In highschool I was terrible at trig and then avoided maths a long time.
Months ago pseudonym73 in the handmade hero chat mentioned that there's an easy-ish method of integration that is somewhat little known because calculus classes focus so much on integration by parts and so on. He recommended a book on it, manuel bronstein's symbolic integration, which is about how to write integration solvers. So immediately two things struck me. The first was that
the very first definition, a terse definition of
group meant for people who already knew what groups were, was the first definition of a group that made any sense to me. And you know a couple years ago I read edward frenkels popular math book 'love and math' and it is all about group theory and I tried to understand groups in that book and I learned nothing. And all those paragraphs in the wikipedia page trying to explain it all in english language terms and motivations and I learned nothing. But I hope everyone can see from that book that a group, in computing science terms, is a type
This has really changed mathematics for me hugely: I used to think I needed these long-winded rationale-giving explanations before I understood something, but in reality it's that terse notation that makes mathematics work for me. Everything you need to know to understand a mathematical object on an area the size of a business card (with an example on the back). I understand this is problematic if you've been scared off maths for a long time and you don't know what the hell an upside down A is supposed to mean. In my opinion any maths not aimed at, say, upper level math undergrads and above, uses a symbol without first defining it should be launched into the sun.
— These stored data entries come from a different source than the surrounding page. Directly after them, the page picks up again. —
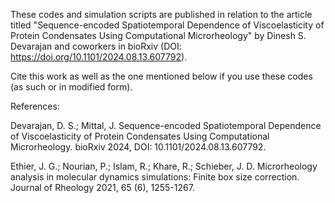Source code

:These codes and simulation scripts are published in relation to the article titled "Sequence-encoded Spatiotemporal Dependence of Viscoelasticity of Protein Condensates Using Computational Microrheology" by Dinesh S. Devarajan and coworkers in bioRxiv (DOI: https://doi.org/10.1101/2024.08.13.607792).

Cite this work as well as the one mentioned below if you use these codes (as such or in modified form).

References: 

Devarajan, D. S.; Mittal, J. Sequence-encoded Spatiotemporal Dependence of Viscoelasticity of Protein Condensates Using  Computational Microrheology. bioRxiv 2024, DOI: 10.1101/2024.08.13.607792.

Ethier, J. G.; Nourian, P.; Islam, R.; Khare, R.; Schieber, J. D. Microrheology analysis in molecular dynamics simulations: Finite box size correction. Journal of Rheology 2021, 65 (6), 1255-1267.
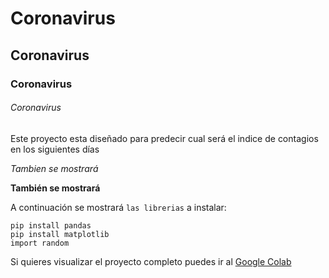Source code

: # Coronavirus

## Coronavirus

### Coronavirus

###### Coronavirus

Este proyecto esta diseñado para predecir cual será el indice de contagios en los siguientes días

*Tambien se mostrará*

**También se mostrará**

A continuación se mostrará `las librerias` a instalar:

```
pip install pandas
pip install matplotlib
import random
```

Si quieres visualizar el proyecto completo puedes ir al [Google Colab](https://colab.research.google.com/drive/1r_sF_N04H1kgUHoXXkMip3H15fdrEA9L)
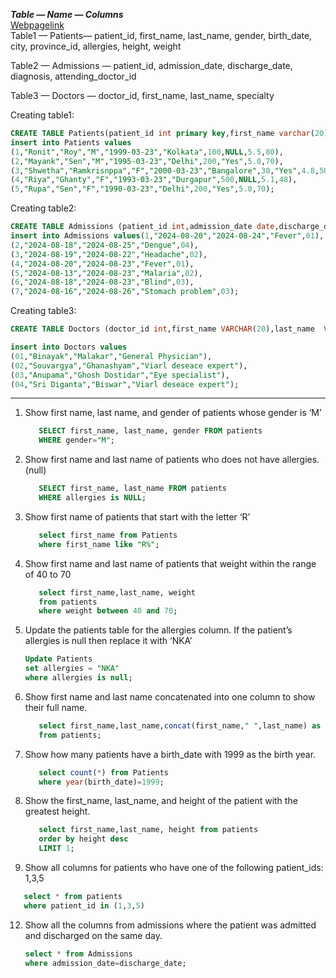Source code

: ***Table — Name — Columns*** <br>
[Webpagelink](https://vaibhavkpatel.medium.com/sql-preparation-for-interviews-6b5b6bfec002) <br>
Table1 — Patients— patient_id, first_name, last_name, gender, birth_date, city, province_id, allergies, height, weight

Table2 — Admissions — patient_id, admission_date, discharge_date, diagnosis, attending_doctor_id

Table3 — Doctors — doctor_id, first_name, last_name, specialty

Creating table1:
```sql
CREATE TABLE Patients(patient_id int primary key,first_name varchar(20),last_name  varchar(20),gender char,birth_date date,city varchar(20),province_id int,allergies varchar(20),height float,weight float)
insert into Patients values
(1,"Ronit","Roy","M","1999-03-23","Kolkata",100,NULL,5.5,80),
(2,"Mayank","Sen","M","1995-03-23","Delhi",200,"Yes",5.0,70),
(3,"Shwetha","Ramkrisnppa","F","2000-03-23","Bangalore",30,"Yes",4.8,50),
(4,"Riya","Ghanty","F","1993-03-23","Durgapur",500,NULL,5.1,48),
(5,"Rupa","Sen","F","1990-03-23","Delhi",200,"Yes",5.0,70);
```
Creating table2:
```sql
CREATE TABLE Admissions (patient_id int,admission_date date,discharge_date date, diagnosis varchar(20),attending_doctor_id int);
insert into Admissions values(1,"2024-08-20","2024-08-24","Fever",01),
(2,"2024-08-18","2024-08-25","Dengue",04),
(3,"2024-08-19","2024-08-22","Headache",02),
(4,"2024-08-20","2024-08-23","Fever",01),
(5,"2024-08-13","2024-08-23","Malaria",02),
(6,"2024-08-18","2024-08-23","Blind",03),
(7,"2024-08-16","2024-08-26","Stomach problem",03);
```
Creating table3:
```sql
CREATE TABLE Doctors (doctor_id int,first_name VARCHAR(20),last_name  VARCHAR(20),specialty   VARCHAR(20));

insert into Doctors values
(01,"Binayak","Malakar","General Physician"),
(02,"Souvargya","Ghanashyam","Viarl deseace expert"),
(03,"Anupama","Ghosh Dostidar","Eye specialist"),
(04,"Sri Diganta","Biswar","Viarl deseace expert");
```
-----------------------------------
1. Show first name, last name, and gender of patients whose gender is ‘M’
   ```sql
      SELECT first_name, last_name, gender FROM patients 
      WHERE gender="M";
   ```
2. Show first name and last name of patients who does not have allergies. (null)
   ```sql
      SELECT first_name, last_name FROM patients
      WHERE allergies is NULL;
   ```
3. Show first name of patients that start with the letter ‘R’
   ```sql
      select first_name from Patients
      where first_name like "R%";
   ```
4. Show first name and last name of patients that weight within the range of 40 to 70
   ```sql
      select first_name,last_name, weight
      from patients 
      where weight between 40 and 70;
   ```
5. Update the patients table for the allergies column. If the patient’s allergies is null then replace it with ‘NKA’
   ```sql
   Update Patients
   set allergies = "NKA"
   where allergies is null;
   ```
6. Show first name and last name concatenated into one column to show their full name.
   ```sql
      select first_name,last_name,concat(first_name," ",last_name) as full_name
      from patients;
   ```
8. Show how many patients have a birth_date with 1999 as the birth year.
   ```sql
      select count(*) from Patients
      where year(birth_date)=1999;
   ```
9. Show the first_name, last_name, and height of the patient with the greatest height.
   ```sql
      select first_name,last_name, height from patients 
      order by height desc
      LIMIT 1;
   ```
10. Show all columns for patients who have one of the following patient_ids:
1,3,5
   ```sql
      select * from patients
      where patient_id in (1,3,5)
   ```
12. Show all the columns from admissions where the patient was admitted and discharged on the same day.
    ```sql
    select * from Admissions
    where admission_date=discharge_date;
```


   

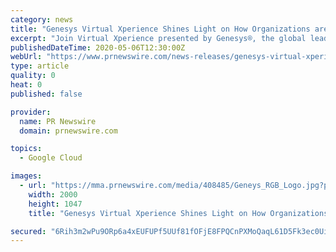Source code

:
 ```yaml
---
category: news
title: "Genesys Virtual Xperience Shines Light on How Organizations are Successfully Overcoming Uncertainty by Leveraging the Cloud and AI"
excerpt: "Join Virtual Xperience presented by Genesys®, the global leader in cloud customer experience and contact center solutions. The live"
publishedDateTime: 2020-05-06T12:30:00Z
webUrl: "https://www.prnewswire.com/news-releases/genesys-virtual-xperience-shines-light-on-how-organizations-are-successfully-overcoming-uncertainty-by-leveraging-the-cloud-and-ai-301053631.html"
type: article
quality: 0
heat: 0
published: false

provider:
  name: PR Newswire
  domain: prnewswire.com

topics:
  - Google Cloud

images:
  - url: "https://mma.prnewswire.com/media/408485/Geneys_RGB_Logo.jpg?p=facebook"
    width: 2000
    height: 1047
    title: "Genesys Virtual Xperience Shines Light on How Organizations are Successfully Overcoming Uncertainty by Leveraging the Cloud and AI"

secured: "6Rih3m2wPu9ORp6a4xEUFUPf5UUf81fOFjE8FPQCnPXMoQaqL61D5Fk3ec0UiO4JkTc1p827qKcyy7ZA25aZ1/samrAfX4vxLOjVEFKI9NKf9iMAu0I/15XEGrFCCi67ptlCZXYLVNwYJETs3PqEkOKGQYS4DQkd7CZesTBa27VHYRSi++q8lhIVbuVkepzGUcdF7iSqPJ92IzsTObEQnacj7VdmmLySvKLh0JHaDtFEz2IK827Q83Qrxc240ptVPrcJ/Dr/9OX0m4Yk55lmWK+Nv7NbaE57nnKgBHmC+SHy95m0vzhSprEmHXtBTaE4;Kg+dAUKvI6Xz22tbt6DJYw=="
---
```


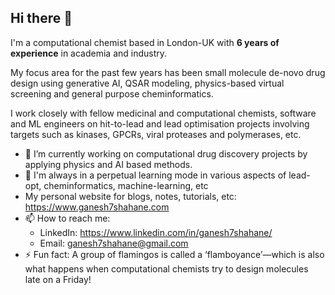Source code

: ## Hi there 👋

I'm a computational chemist based in London-UK with **6 years of experience** in academia and industry.

My focus area for the past few years has been small molecule de-novo drug design using generative AI, QSAR modeling, physics-based virtual screening and general purpose cheminformatics.

I work closely with fellow medicinal and computational chemists, software and ML engineers on hit-to-lead and lead optimisation projects involving targets such as kinases, GPCRs, viral proteases and polymerases, etc.

- 🔭 I’m currently working on computational drug discovery projects by applying physics and AI based methods.
- 🌱 I'm always in a perpetual learning mode in various aspects of lead-opt, cheminformatics, machine-learning, etc
- My personal website for blogs, notes, tutorials, etc: https://www.ganesh7shahane.com
- 📫 How to reach me:
  - LinkedIn: https://www.linkedin.com/in/ganesh7shahane/
  - Email: ganesh7shahane@gmail.com
- ⚡ Fun fact: A group of flamingos is called a ‘flamboyance’—which is also what happens when computational chemists try to design molecules late on a Friday!
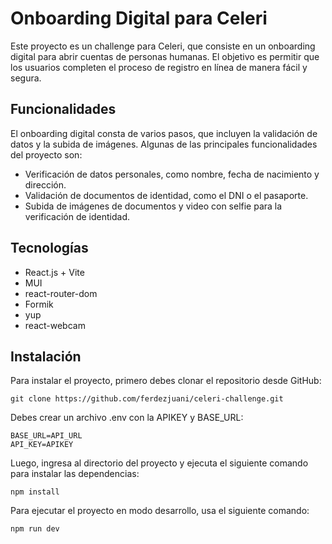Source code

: <!DOCTYPE html>
<html lang="es">
  <head>
    <meta charset="UTF-8">
    <meta name="viewport" content="width=device-width, initial-scale=1.0">
  </head>
  <body>
    <h1>Onboarding Digital para Celeri</h1>
    <p>Este proyecto es un challenge para Celeri, que consiste en un onboarding digital para abrir cuentas de personas humanas. El objetivo es permitir que los usuarios completen el proceso de registro en línea de manera fácil y segura.</p>
    <h2>Funcionalidades</h2>
    <p>El onboarding digital consta de varios pasos, que incluyen la validación de datos y la subida de imágenes. Algunas de las principales funcionalidades del proyecto son:</p>
    <ul>
      <li>Verificación de datos personales, como nombre, fecha de nacimiento y dirección.</li>
      <li>Validación de documentos de identidad, como el DNI o el pasaporte.</li>
      <li>Subida de imágenes de documentos y video con selfie para la verificación de identidad.</li>
    </ul>
    <h2>Tecnologías</h2>
     <ul>
      <li>React.js + Vite</li>
      <li>MUI</li>
      <li>react-router-dom</li>
      <li>Formik</li>
      <li>yup</li>
      <li>react-webcam</li>
    </ul>
    <h2>Instalación</h2>
    <p>Para instalar el proyecto, primero debes clonar el repositorio desde GitHub:</p>
    <pre><code>git clone https://github.com/ferdezjuani/celeri-challenge.git</code></pre>
    <p>Debes crear un archivo .env con la APIKEY y BASE_URL:</p>
    <pre><code>BASE_URL=API_URL
API_KEY=APIKEY</code></pre>
    <p>Luego, ingresa al directorio del proyecto y ejecuta el siguiente comando para instalar las dependencias:</p>
    <pre><code>npm install</code></pre>
    <p>Para ejecutar el proyecto en modo desarrollo, usa el siguiente comando:</p>
    <pre><code>npm run dev</code></pre>
  </body>
</html>
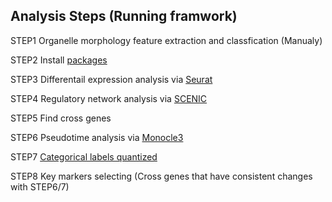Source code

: ## Analysis Steps (Running framwork)

STEP1 
Organelle morphology feature extraction and classfication (Manualy)

STEP2
Install [packages](https://github.com/tornado2047/HSC-pipeline/blob/main/R/Packages)

STEP3
Differentail expression analysis via [Seurat](https://github.com/tornado2047/HSC-pipeline/blob/main/R/scRNA%20analysis%20via%20Seurat)

STEP4
Regulatory network analysis via [SCENIC](https://github.com/tornado2047/HSC-pipeline/blob/main/R/TF%20analysis%20via%20SCENIC)

STEP5
Find cross genes

STEP6
Pseudotime analysis via [Monocle3](https://github.com/tornado2047/HSC-pipeline/blob/main/R/TI%20analysis%20via%20Monocle3)

STEP7
[Categorical labels quantized](https://github.com/tornado2047/HSC-pipeline/blob/main/R/Categorigal%20lables%20quantized)

STEP8
Key markers selecting (Cross genes that have consistent changes with STEP6/7)


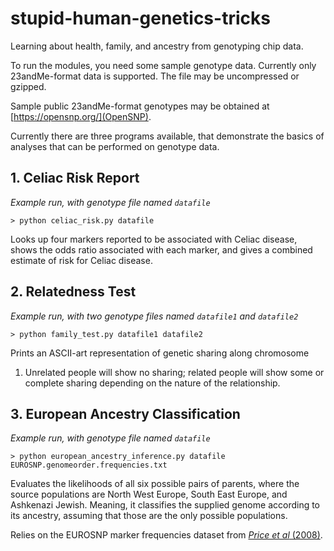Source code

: stupid-human-genetics-tricks
============================

Learning about health, family, and ancestry from genotyping chip data.

To run the modules, you need some sample genotype data. Currently only
23andMe-format data is supported. The file may be uncompressed or
gzipped.

Sample public 23andMe-format genotypes may be obtained at
[https://opensnp.org/](OpenSNP).

Currently there are three programs available, that demonstrate the
basics of analyses that can be performed on genotype data.

## 1. Celiac Risk Report

*Example run, with genotype file named ``datafile``*

``> python celiac_risk.py datafile``

Looks up four markers reported to be associated with Celiac disease,
shows the odds ratio associated with each marker, and gives a combined
estimate of risk for Celiac disease.


## 2. Relatedness Test

*Example run, with two genotype files named ``datafile1`` and ``datafile2``*

``> python family_test.py datafile1 datafile2``

Prints an ASCII-art representation of genetic sharing along chromosome
1. Unrelated people will show no sharing; related people will show
   some or complete sharing depending on the nature of the
   relationship.


## 3. European Ancestry Classification

*Example run, with genotype file named ``datafile``*

``> python european_ancestry_inference.py datafile EUROSNP.genomeorder.frequencies.txt``

Evaluates the likelihoods of all six possible pairs of parents, where
the source populations are North West Europe, South East Europe, and
Ashkenazi Jewish. Meaning, it classifies the supplied genome according
to its ancestry, assuming that those are the only possible
populations.

Relies on the EUROSNP marker frequencies dataset from
[*Price et al* (2008)](http://genepath.med.harvard.edu/~reich/EUROSNP.htm).
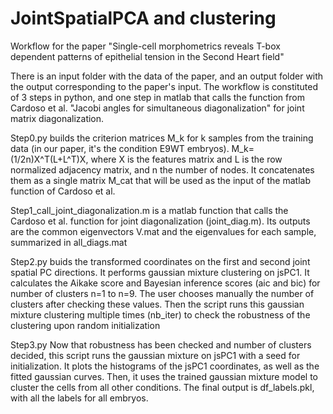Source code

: # JointSpatialPCA and clustering

Workflow for the paper "Single-cell morphometrics reveals T-box dependent patterns of epithelial tension in the Second Heart field"

There is an input folder with the data of the paper, and an output folder with the output corresponding to the paper's input. The workflow is constituted of 3 steps in python, and one step in matlab that calls the function from Cardoso et al. "Jacobi angles for simultaneous diagonalization"  for joint matrix diagonalization.

Step0.py 
builds the criterion matrices M_k for k samples from the training data (in our paper, it's the condition E9WT embryos). M_k=(1/2n)X^T(L+L^T)X, where X is the features matrix and L is the row normalized adjacency matrix, and n the number of nodes. It concatenates them as a single matrix M_cat that will be used as the input of the matlab function of Cardoso et al.

Step1_call_joint_diagonalization.m
is a matlab function that calls the Cardoso et al. function for joint diagonalization (joint_diag.m). Its outputs are the common eigenvectors V.mat and the eigenvalues for each sample, summarized in all_diags.mat

Step2.py 
buids the transformed coordinates on the first and second joint spatial PC directions. It performs gaussian mixture clustering on jsPC1. It calculates the Aikake score and Bayesian inference scores (aic and bic) for number of clusters n=1 to n=9. The user chooses manually the number of clusters after checking these values. Then the script runs this gaussian mixture clustering multiple times (nb_iter) to check the robustness of the clustering upon random initialization

Step3.py
Now that robustness has been checked and number of clusters decided, this script runs the gaussian mixture on jsPC1 with a seed for initialization. It plots the histograms of the jsPC1 coordinates, as well as the fitted gaussian curves. Then, it uses the trained gaussian mixture model to cluster the cells from all other conditions. 
The final output is df_labels.pkl, with all the labels for all embryos.
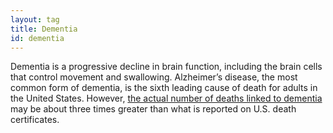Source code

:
 ```yaml
---
layout: tag
title: Dementia
id: dementia
---
```

Dementia is a progressive decline in brain function, including the brain cells that control movement and swallowing. Alzheimer’s disease, the most common form of dementia, is the sixth leading cause of death for adults in the United States. However, [the actual number of deaths linked to dementia](https://www.nia.nih.gov/news/death-certificates-may-not-adequately-report-dementia-cause-death) may be about three times greater than what is reported on U.S. death certificates.
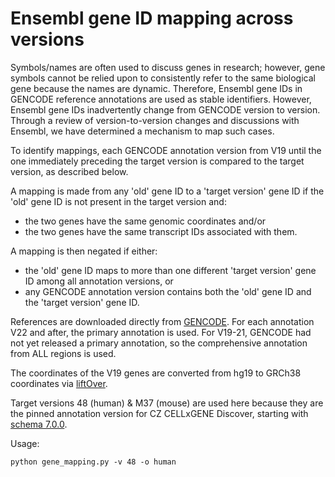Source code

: # Ensembl gene ID mapping across versions

Symbols/names are often used to discuss genes in research; however, gene symbols cannot be relied upon to consistently refer to the same biological gene because the names are dynamic. Therefore, Ensembl gene IDs in GENCODE reference annotations are used as stable identifiers. However, Ensembl gene IDs inadvertently change from GENCODE version to version. Through a review of version-to-version changes and discussions with Ensembl, we have determined a mechanism to map such cases.

To identify mappings, each GENCODE annotation version from V19 until the one immediately preceding the target version is compared to the target version, as described below.

A mapping is made from any 'old' gene ID to a 'target version' gene ID if the 'old' gene ID is not present in the target version and:
- the two genes have the same genomic coordinates and/or
- the two genes have the same transcript IDs associated with them.

A mapping is then negated if either:
- the 'old' gene ID maps to more than one different 'target version' gene ID among all annotation versions, or
- any GENCODE annotation version contains both the 'old' gene ID and the 'target version' gene ID.

References are downloaded directly from [GENCODE](https://www.gencodegenes.org/human/releases.html). For each annotation V22 and after, the primary annotation is used. For V19-21, GENCODE had not yet released a primary annotation, so the comprehensive annotation from ALL regions is used.

The coordinates of the V19 genes are converted from hg19 to GRCh38 coordinates via [liftOver](https://genome.ucsc.edu/FAQ/FAQdownloads.html#liftOver).

Target versions 48 (human) & M37 (mouse) are used here because they are the pinned annotation version for CZ CELLxGENE Discover, starting with [schema 7.0.0](https://github.com/chanzuckerberg/single-cell-curation/blob/main/schema/7.0.0/schema.md#required-gene-annotations).

Usage:
```
python gene_mapping.py -v 48 -o human
```
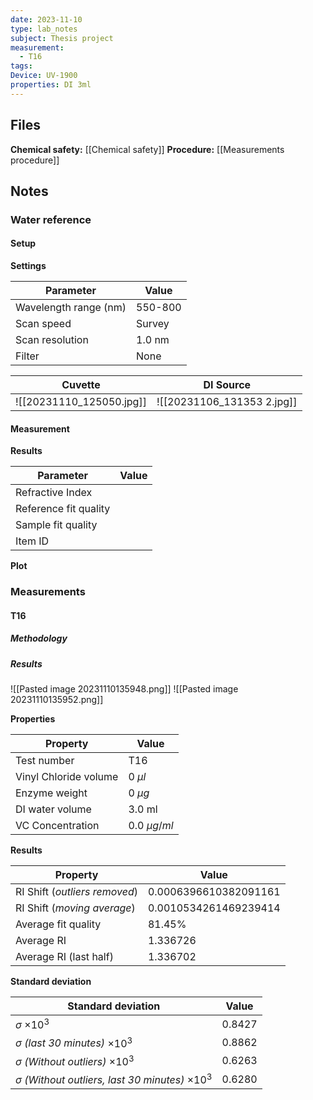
 ```yaml
---
date: 2023-11-10
type: lab_notes
subject: Thesis project
measurement:
  - T16
tags: 
Device: UV-1900
properties: DI 3ml
---
```

## Files
**Chemical safety:** [[Chemical safety]]
**Procedure:** [[Measurements procedure]]

## Notes

### Water reference

#### Setup
**Settings**

| Parameter             | Value   |
| --------------------- | ------- |
| Wavelength range (nm) | 550-800 |
| Scan speed            | Survey  |
| Scan resolution       | 1.0 nm  |
| Filter                | None        |

| Cuvette | DI Source |
| ------- | --------- |
|  ![[20231110_125050.jpg]]  |       ![[20231106_131353 2.jpg]]    |

#### Measurement

**Results**

| Parameter             | Value |
| --------------------- | ----- |
| Refractive Index      |       |
| Reference fit quality |       |
| Sample fit quality    |       |
| Item ID               |       |


**Plot**

### Measurements

####  T16
##### Methodology


##### Results
![[Pasted image 20231110135948.png]]
![[Pasted image 20231110135952.png]]

**Properties**

| Property | Value |
| ---------- | ----- |
| Test number |T16 |
| Vinyl Chloride volume | 0 $\mu l$ |
| Enzyme weight | 0 $\mu g$ |
| DI water volume | 3.0 ml |
| VC Concentration | 0.0 $\mu g / ml$ |

**Results**

| Property | Value |
| -------- | ----- |
| RI Shift (*outliers removed*)|0.0006396610382091161|
| RI Shift (*moving average*) |0.0010534261469239414|
| Average fit quality | 81.45% |
| Average RI | 1.336726 |
| Average RI (last half) | 1.336702 |

**Standard deviation**

| Standard deviation | Value |
| ------------------ | ----- |
| $\sigma$ $\times 10^3$ | 0.8427 |
| $\sigma$ *(last 30 minutes)* $\times 10^3$ | 0.8862 |
| $\sigma$ *(Without outliers)* $\times 10^3$ | 0.6263 |
| $\sigma$ *(Without outliers, last 30 minutes)* $\times 10^3$ | 0.6280 |

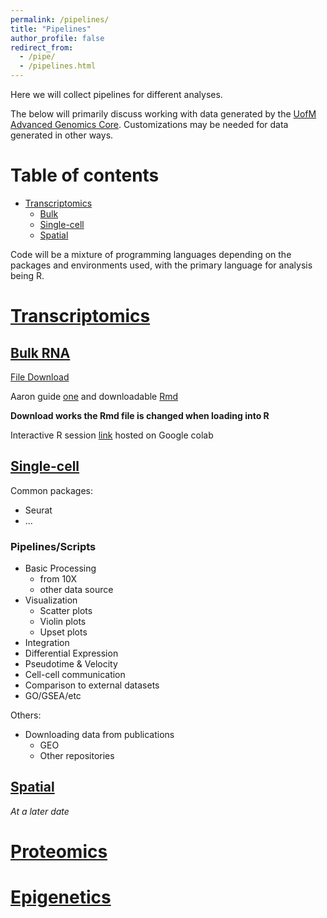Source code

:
 ```yaml
---
permalink: /pipelines/
title: "Pipelines"
author_profile: false
redirect_from:
  - /pipe/
  - /pipelines.html
---
```


Here we will collect pipelines for different analyses.

The below will primarily discuss working with data generated by the [UofM Advanced Genomics Core](https://medresearch.umich.edu/office-research/about-office-research/biomedical-research-core-facilities/advanced-genomics-core). Customizations may be needed for data generated in other ways.

# Table of contents

* <a href="#transcriptomics">Transcriptomics</a>
  * <a href="#bulk">Bulk</a>
  * <a href="#scRNA">Single-cell</a>
  * <a href="#spatial">Spatial</a>

Code will be a mixture of programming languages depending on the packages and environments used, with the primary language for analysis being R.

# [Transcriptomics](#transcriptomics)


## [Bulk RNA](#bulk)

<a href="/files/paper1.pdf">File Download</a>

Aaron guide [one](/files/AaronBulkPipeline/bulkRNAseq_pipeline-part1-data_Import_DE_analysis.html) and downloadable <a href="/files/AaronBulkPipeline/bulkRNAseq_pipeline-part1-data_Import_DE_analysis.Rmd">Rmd</a>

**Download works the Rmd file is changed when loading into R**

Interactive R session [link](https://colab.research.google.com/drive/1GlL9s94rBmENBgzFLyZyR60i4Owqc83U?usp=sharing) hosted on Google colab

## [Single-cell](#scRNA)

Common packages:
* Seurat
* ...

### Pipelines/Scripts

* Basic Processing
  * from 10X
  * other data source
* Visualization
  * Scatter plots
  * Violin plots
  * Upset plots
* Integration
* Differential Expression
* Pseudotime & Velocity
* Cell-cell communication
* Comparison to external datasets
* GO/GSEA/etc


Others:
* Downloading data from publications
  * GEO
  * Other repositories

## [Spatial](#spatial)

*At a later date*


# [Proteomics](#protein)

# [Epigenetics](#epigen)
As a nice counter-example, there's a great (free) textbook on the discrete fourier transform by Julius O Smith that assumes no mathematical background--since its discrete, you get away without any integrals, and he's free to focus on defining complex numbers and the complex exponential function without getting into calculus
The second thing was that I really had too poor a grasp on even basic calculus to be reading a book on symbolic integration so I went off to read up on calculus instead. In particular I found a book that comes highly recommended from mathematicians, Spivak's Calculus, that is more or a less a series of terse definitions. It's not so dry as that, but it kind of is, and it works. It's really great to read a maths textbook that first begins by rigorously defining what a number is and what hell addition is supposed to be, then steamrolls over everything you didn't learn in highschool, and I recommend it to everyone who has never done so
I guess maths is like a presentation: if you're standing there just restating everything on a slide it's not a very good presentation. I've found when reading maths my eyes often flow over the equations and skip to the text as if I'm going to find what is really 'meant' there, and this is a
terrible habit. If anything, i'd be better served trying to guess what the text would say from the equations
Since then I've always had a current maths textbook I've been reading. Recently I finished a book,
approximation theory and approximation practice, where I found myself so surprised by some of the theorems I found myself implementing them to experiment a little and to find out if they were really saying what I thought they were saying. It's a nice feeling
edit: after writing this post I ended up clicking around the ATAP site and it turns out there are lectures on it available from the author. It's really a genuinely good book:
https://people.maths.ox.ac.uk/trefethen/atapvideos.html
In Sept-Oct 2015 Nick Trefethen, Professor of Numerical Analysis at Oxford and Global Distinguished Professor at NYU, gave an 18-hour series of lectures at NYU presenting all 28 chapters of this book. The lectures are full of unusual mathematical, philosophical, and historical perspectives, and everything is illustrated by Chebfun demos on the computer. This is a unique resource for those who want a deeper understanding of the foundations of numerical computation.